The AG’s decision to provide reasons for withdrawing cases is a significant step toward achieving this trust. Transparency in such decisions is not just a matter of procedural formality; it is a cornerstone of a functioning democracy. When the AG provides reasons, it opens the door for legal scrutiny, academic analysis, and public discourse. These reasons become a springboard for deeper examination, allowing legal scholars, practitioners, and students to assess the propriety of the decision. Such scrutiny is vital for ensuring that the AG’s powers are exercised responsibly and in the public interest.
Moreover, the provision of reasons sets a precedent for future cases. It creates a body of reasoning that can be studied, debated, and refined over time. This, in turn, enriches our jurisprudence, particularly in areas such as corruption and nepotism, where transparency is often lacking.
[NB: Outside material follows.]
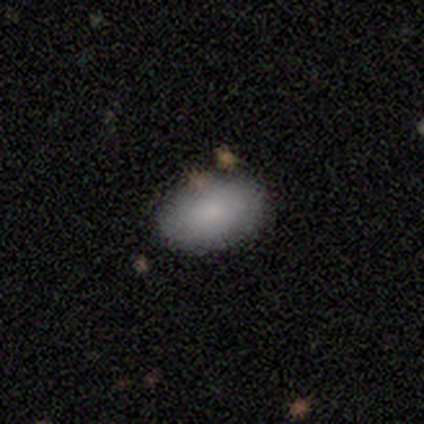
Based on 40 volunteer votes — This is likely a smooth galaxy (78%). How rounded: clearly in between (90%). Merging: clearly none (84%).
By unmasking the rationale behind legal decisions, we can confront the systemic issues that plague our justice system and work toward meaningful reform.
Critics may argue that providing reasons could expose the AG to unnecessary criticism or political pressure. However, this concern is outweighed by the benefits of transparency. The AG, as a public official, must be accountable to the people they serve. Providing reasons for their decisions demonstrates a commitment to accountability and reinforces the principle that no one is above the law.
I commend the AG for taking this bold step. It is a move that aligns with the principles of justice and fairness, and it sets a positive example for future holders of the office. I urge legal academics, practitioners, and students of the law to closely examine the reasons provided by the AG. Such analysis will not only determine the propriety of the decision but also contribute to the ongoing evolution of our legal system.
In conclusion, the law should not be a shield for opacity. It should be a tool for promoting justice, transparency, and accountability. The AG’s decision to provide reasons for withdrawing cases is a welcome departure from the status quo, and it is my hope that this practice will become the norm rather than the exception. Let us embrace this opportunity to strengthen our legal system and ensure that it serves the interests of all.